● **Text for analysis**:
□ □ □ □
General Motors made a media splash this morning by announcing that its Chevy Volt would get 230 miles per gallon in city driving, but the claim quickly began proving little more than a broad estimate.

chevy_volt_230mpg.03.jpgThe stage for GM's announcement today. (Photo: CNN)
GM based its Volt claim on draft rules from the Environmental Protection Agency (EPA). The agency promptly noted that the 230-mpg estimate -- which does not include less fuel-efficient highway driving -- could not be confirmed in a statement to the AP.

So how did GM obtain its eye-popping number? The plug-in hybrid Volt can travel for 40 miles using electric battery power before switching to a gasoline engine as it recharges. The 230-mpg estimate comes from an assumption that the majority of drivers would travel in the neighborhood of 50 miles per day.

As the distance traveled rises, the Volt's fuel-efficiency would shrink, as CNN points out: a 300-mile trip would get about 62.5 mpg. (Electric high-speed rail in Europe, by contrast, gets upwards of 300 passenger-miles per gallon for trips of a similar distance.)

In an unwitting illustration of the car's uncertain efficiency, the Washington Post's Green blog headlined one post: "The EPA Gives Could Give the Chevy Volt a 230 MPG Rating. What?"

Regardless of its veracity, the 230-mpg claim gives GM the new marketing tool it craves to help boost its prospects of repaying $50 billion in government loans by 2015. Whether Volt sales will begin sales next year as planned, however, remains to be seen.

In a regulatory update filed last week but caught by Bloomberg, GM admitted that the plug-in hybrid technology "has not yet proven to be commercially viable." GM continued:

Our competitors and others are pursuing similar technologies and other competing technologies, in some cases with more money available There can be no assurance that they will not acquire similar or superior technologies sooner than we do.
□ □ □ □
Stored items
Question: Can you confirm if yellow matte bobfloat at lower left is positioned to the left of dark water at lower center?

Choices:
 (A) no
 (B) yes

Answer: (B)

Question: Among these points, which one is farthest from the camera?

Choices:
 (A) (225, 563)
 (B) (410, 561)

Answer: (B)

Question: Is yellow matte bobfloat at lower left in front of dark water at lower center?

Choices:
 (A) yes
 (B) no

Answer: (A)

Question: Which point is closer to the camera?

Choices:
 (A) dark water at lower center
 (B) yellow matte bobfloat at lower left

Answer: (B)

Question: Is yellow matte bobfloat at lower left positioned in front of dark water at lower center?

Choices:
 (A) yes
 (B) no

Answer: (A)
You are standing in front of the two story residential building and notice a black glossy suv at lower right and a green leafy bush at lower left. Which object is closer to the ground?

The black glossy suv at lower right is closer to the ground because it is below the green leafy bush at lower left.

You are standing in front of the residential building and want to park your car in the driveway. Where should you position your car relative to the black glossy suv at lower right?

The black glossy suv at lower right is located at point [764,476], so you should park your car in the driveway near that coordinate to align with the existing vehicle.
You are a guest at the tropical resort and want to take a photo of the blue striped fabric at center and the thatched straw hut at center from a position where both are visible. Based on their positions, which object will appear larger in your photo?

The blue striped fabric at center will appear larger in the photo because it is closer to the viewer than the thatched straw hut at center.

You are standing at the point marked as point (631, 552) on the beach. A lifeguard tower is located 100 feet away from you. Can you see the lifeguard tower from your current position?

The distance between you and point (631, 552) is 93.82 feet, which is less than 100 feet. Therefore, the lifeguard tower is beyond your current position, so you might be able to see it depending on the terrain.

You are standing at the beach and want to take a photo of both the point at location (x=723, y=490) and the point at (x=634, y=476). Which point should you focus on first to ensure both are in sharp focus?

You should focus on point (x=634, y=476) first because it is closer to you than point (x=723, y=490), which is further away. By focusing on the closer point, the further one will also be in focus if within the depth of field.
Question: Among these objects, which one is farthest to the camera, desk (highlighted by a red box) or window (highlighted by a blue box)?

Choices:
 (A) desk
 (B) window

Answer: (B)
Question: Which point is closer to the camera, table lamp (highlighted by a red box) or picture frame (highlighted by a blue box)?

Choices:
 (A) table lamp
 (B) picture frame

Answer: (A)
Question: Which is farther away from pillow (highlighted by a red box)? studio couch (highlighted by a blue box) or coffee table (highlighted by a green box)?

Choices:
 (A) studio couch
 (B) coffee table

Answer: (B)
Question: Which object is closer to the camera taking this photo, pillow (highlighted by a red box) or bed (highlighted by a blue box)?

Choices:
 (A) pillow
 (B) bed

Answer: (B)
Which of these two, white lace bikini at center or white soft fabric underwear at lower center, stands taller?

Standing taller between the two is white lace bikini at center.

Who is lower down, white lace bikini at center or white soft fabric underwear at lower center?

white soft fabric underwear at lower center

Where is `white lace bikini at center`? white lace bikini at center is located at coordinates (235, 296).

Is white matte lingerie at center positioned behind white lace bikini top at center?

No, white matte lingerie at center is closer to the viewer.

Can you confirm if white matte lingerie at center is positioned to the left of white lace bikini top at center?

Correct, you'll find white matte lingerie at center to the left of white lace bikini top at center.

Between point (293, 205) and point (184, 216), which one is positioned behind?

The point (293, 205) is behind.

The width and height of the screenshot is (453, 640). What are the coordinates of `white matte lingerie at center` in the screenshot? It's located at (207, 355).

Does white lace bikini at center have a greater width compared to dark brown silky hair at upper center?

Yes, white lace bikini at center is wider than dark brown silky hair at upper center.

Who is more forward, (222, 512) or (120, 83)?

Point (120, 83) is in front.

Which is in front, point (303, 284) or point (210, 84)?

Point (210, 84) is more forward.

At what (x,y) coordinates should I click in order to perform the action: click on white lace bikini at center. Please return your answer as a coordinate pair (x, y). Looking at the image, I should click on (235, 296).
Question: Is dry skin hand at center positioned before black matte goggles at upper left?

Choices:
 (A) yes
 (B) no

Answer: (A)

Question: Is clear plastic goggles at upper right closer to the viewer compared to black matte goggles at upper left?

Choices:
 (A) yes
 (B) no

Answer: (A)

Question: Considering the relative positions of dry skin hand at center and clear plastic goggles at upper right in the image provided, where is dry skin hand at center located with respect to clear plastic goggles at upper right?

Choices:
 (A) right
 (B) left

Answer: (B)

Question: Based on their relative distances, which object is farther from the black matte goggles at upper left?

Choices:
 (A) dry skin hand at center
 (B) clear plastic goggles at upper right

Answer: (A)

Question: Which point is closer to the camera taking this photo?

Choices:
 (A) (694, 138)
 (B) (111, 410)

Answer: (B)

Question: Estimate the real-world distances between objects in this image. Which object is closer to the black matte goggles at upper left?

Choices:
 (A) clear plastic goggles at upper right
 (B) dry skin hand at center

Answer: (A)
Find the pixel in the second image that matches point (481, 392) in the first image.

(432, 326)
□ □ □ □
● **Task instructions**:
**A.** In the Chevy Volt article, substitute "advertising" for "marketing" and write out the passage from "In an unwitting" to "to be seen.".
**B.** Render the records from the line with "Question: Which point is closer to the camera?" to the line with "You are standing at the point" as a JSON list of strings, one string per line, leaving out blank lines.
The article and the records have no connection to each other.

● **Answers below**:
**A.**
In an unwitting illustration of the car's uncertain efficiency, the Washington Post's Green blog headlined one post: "The EPA Gives Could Give the Chevy Volt a 230 MPG Rating. What?"

Regardless of its veracity, the 230-mpg claim gives GM the new advertising tool it craves to help boost its prospects of repaying $50 billion in government loans by 2015. Whether Volt sales will begin sales next year as planned, however, remains to be seen.

**B.**
[
  "Question: Which point is closer to the camera?",
  "Choices:",
  " (A) dark water at lower center",
  " (B) yellow matte bobfloat at lower left",
  "Answer: (B)",
  "Question: Is yellow matte bobfloat at lower left positioned in front of dark water at lower center?",
  "Choices:",
  " (A) yes",
  " (B) no",
  "Answer: (A)",
  "You are standing in front of the two story residential building and notice a black glossy suv at lower right and a green leafy bush at lower left. Which object is closer to the ground?",
  "The black glossy suv at lower right is closer to the ground because it is below the green leafy bush at lower left.",
  "You are standing in front of the residential building and want to park your car in the driveway. Where should you position your car relative to the black glossy suv at lower right?",
  "The black glossy suv at lower right is located at point [764,476], so you should park your car in the driveway near that coordinate to align with the existing vehicle.",
  "You are a guest at the tropical resort and want to take a photo of the blue striped fabric at center and the thatched straw hut at center from a position where both are visible. Based on their positions, which object will appear larger in your photo?",
  "The blue striped fabric at center will appear larger in the photo because it is closer to the viewer than the thatched straw hut at center.",
  "You are standing at the point marked as point (631, 552) on the beach. A lifeguard tower is located 100 feet away from you. Can you see the lifeguard tower from your current position?"
]